_ACTIVITY_.
Count lines holding the string "oder" in the data that follows. Reply with one number only.

Segment Start: PROVIDED DATA

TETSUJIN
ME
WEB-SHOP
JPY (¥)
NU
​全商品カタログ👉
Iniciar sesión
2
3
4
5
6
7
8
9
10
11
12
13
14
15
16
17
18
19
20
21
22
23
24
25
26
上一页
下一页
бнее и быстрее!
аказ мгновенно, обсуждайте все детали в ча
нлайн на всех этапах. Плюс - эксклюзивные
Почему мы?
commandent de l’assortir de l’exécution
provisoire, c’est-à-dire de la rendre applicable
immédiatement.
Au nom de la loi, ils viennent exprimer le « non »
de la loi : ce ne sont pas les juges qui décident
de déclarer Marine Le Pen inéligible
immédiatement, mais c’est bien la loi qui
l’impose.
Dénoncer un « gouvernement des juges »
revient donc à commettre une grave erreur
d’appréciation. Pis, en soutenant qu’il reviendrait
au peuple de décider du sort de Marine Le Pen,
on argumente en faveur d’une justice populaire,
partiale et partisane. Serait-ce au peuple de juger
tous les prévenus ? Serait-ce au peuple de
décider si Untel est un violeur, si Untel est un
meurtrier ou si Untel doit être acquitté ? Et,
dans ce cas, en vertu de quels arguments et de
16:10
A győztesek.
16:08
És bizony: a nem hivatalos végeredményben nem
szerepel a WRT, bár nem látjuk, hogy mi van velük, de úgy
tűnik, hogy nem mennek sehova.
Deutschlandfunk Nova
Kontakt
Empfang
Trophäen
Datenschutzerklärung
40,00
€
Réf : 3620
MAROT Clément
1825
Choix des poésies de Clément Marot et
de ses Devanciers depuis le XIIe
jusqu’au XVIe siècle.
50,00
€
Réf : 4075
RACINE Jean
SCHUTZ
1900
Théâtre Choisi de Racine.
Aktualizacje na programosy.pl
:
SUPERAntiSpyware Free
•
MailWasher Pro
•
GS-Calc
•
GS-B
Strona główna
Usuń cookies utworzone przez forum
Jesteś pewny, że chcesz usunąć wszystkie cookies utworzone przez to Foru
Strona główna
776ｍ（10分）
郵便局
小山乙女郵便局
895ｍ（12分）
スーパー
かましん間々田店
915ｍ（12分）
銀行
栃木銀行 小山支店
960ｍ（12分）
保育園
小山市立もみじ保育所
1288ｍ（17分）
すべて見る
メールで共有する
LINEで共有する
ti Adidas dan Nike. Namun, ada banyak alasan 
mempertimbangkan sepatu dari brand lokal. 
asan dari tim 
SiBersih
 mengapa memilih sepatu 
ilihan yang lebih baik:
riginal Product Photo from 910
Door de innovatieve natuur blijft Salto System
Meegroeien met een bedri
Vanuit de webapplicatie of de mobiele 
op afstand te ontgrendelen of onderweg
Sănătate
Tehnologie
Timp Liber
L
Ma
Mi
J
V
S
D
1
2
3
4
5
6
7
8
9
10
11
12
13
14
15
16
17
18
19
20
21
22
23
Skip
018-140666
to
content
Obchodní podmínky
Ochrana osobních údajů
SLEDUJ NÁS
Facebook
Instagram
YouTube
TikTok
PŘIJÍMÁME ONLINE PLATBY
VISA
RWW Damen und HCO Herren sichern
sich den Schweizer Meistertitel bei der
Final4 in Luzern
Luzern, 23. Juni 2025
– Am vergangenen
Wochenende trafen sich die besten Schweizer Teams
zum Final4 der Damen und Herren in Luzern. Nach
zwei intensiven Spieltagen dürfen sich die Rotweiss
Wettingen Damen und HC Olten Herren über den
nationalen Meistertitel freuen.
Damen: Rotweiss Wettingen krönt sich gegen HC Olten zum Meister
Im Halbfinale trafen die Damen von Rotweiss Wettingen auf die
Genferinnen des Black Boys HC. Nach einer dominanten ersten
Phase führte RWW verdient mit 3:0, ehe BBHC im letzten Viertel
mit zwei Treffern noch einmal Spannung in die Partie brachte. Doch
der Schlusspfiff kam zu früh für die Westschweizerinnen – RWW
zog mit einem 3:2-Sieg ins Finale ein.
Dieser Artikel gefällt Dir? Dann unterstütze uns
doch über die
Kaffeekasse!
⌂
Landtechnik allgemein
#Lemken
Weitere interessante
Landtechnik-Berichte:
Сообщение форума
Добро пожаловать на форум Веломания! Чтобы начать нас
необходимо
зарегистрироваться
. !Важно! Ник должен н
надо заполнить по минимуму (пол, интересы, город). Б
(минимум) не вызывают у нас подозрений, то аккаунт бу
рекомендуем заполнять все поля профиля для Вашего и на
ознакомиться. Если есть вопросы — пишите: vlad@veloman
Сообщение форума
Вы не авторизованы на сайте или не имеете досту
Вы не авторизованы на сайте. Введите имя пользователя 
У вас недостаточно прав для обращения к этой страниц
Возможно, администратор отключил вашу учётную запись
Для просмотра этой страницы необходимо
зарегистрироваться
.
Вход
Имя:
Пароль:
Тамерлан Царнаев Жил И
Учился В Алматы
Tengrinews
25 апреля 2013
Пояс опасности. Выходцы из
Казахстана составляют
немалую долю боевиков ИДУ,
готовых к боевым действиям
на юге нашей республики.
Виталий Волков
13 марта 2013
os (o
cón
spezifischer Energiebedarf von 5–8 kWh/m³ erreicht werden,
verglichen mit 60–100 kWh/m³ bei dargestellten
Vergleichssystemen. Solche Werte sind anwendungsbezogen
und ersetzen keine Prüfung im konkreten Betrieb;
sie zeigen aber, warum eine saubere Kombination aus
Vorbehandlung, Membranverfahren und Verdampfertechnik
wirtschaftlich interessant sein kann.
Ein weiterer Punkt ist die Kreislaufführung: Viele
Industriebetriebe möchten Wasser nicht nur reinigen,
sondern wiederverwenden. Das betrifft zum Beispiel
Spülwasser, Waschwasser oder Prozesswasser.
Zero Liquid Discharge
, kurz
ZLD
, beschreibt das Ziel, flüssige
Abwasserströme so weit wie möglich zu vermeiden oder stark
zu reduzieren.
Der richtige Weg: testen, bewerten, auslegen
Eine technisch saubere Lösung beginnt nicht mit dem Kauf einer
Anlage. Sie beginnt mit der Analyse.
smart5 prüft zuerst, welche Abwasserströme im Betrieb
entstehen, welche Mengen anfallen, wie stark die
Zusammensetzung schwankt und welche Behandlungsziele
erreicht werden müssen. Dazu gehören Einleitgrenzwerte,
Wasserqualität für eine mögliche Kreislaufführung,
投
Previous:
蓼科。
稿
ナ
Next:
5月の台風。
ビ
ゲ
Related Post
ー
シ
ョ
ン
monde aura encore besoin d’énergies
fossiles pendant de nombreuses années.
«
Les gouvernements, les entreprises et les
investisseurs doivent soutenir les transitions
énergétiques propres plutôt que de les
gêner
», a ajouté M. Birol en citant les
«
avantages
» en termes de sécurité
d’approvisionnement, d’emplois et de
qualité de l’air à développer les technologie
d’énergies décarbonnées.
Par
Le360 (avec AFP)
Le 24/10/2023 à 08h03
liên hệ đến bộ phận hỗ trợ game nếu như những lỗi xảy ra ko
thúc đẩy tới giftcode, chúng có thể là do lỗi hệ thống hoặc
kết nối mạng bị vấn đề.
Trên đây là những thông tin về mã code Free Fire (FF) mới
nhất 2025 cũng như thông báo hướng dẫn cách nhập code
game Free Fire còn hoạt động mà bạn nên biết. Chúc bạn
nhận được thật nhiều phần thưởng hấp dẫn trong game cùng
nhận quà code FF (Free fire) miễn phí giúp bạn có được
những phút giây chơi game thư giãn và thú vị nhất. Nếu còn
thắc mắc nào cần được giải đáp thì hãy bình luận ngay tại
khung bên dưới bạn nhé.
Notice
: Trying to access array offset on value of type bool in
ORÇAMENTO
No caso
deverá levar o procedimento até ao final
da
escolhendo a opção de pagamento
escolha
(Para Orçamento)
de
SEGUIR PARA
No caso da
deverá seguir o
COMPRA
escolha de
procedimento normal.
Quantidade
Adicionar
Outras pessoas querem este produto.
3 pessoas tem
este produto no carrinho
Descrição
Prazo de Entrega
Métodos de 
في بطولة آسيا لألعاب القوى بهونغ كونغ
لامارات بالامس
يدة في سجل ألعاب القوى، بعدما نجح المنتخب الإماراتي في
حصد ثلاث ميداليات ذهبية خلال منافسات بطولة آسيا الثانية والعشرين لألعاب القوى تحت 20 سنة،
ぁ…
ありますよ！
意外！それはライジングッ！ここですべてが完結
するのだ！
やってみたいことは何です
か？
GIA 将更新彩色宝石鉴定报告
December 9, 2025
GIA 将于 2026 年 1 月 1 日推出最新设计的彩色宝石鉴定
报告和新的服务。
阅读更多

Segment End: PROVIDED DATA

_THE ANSWER_.
2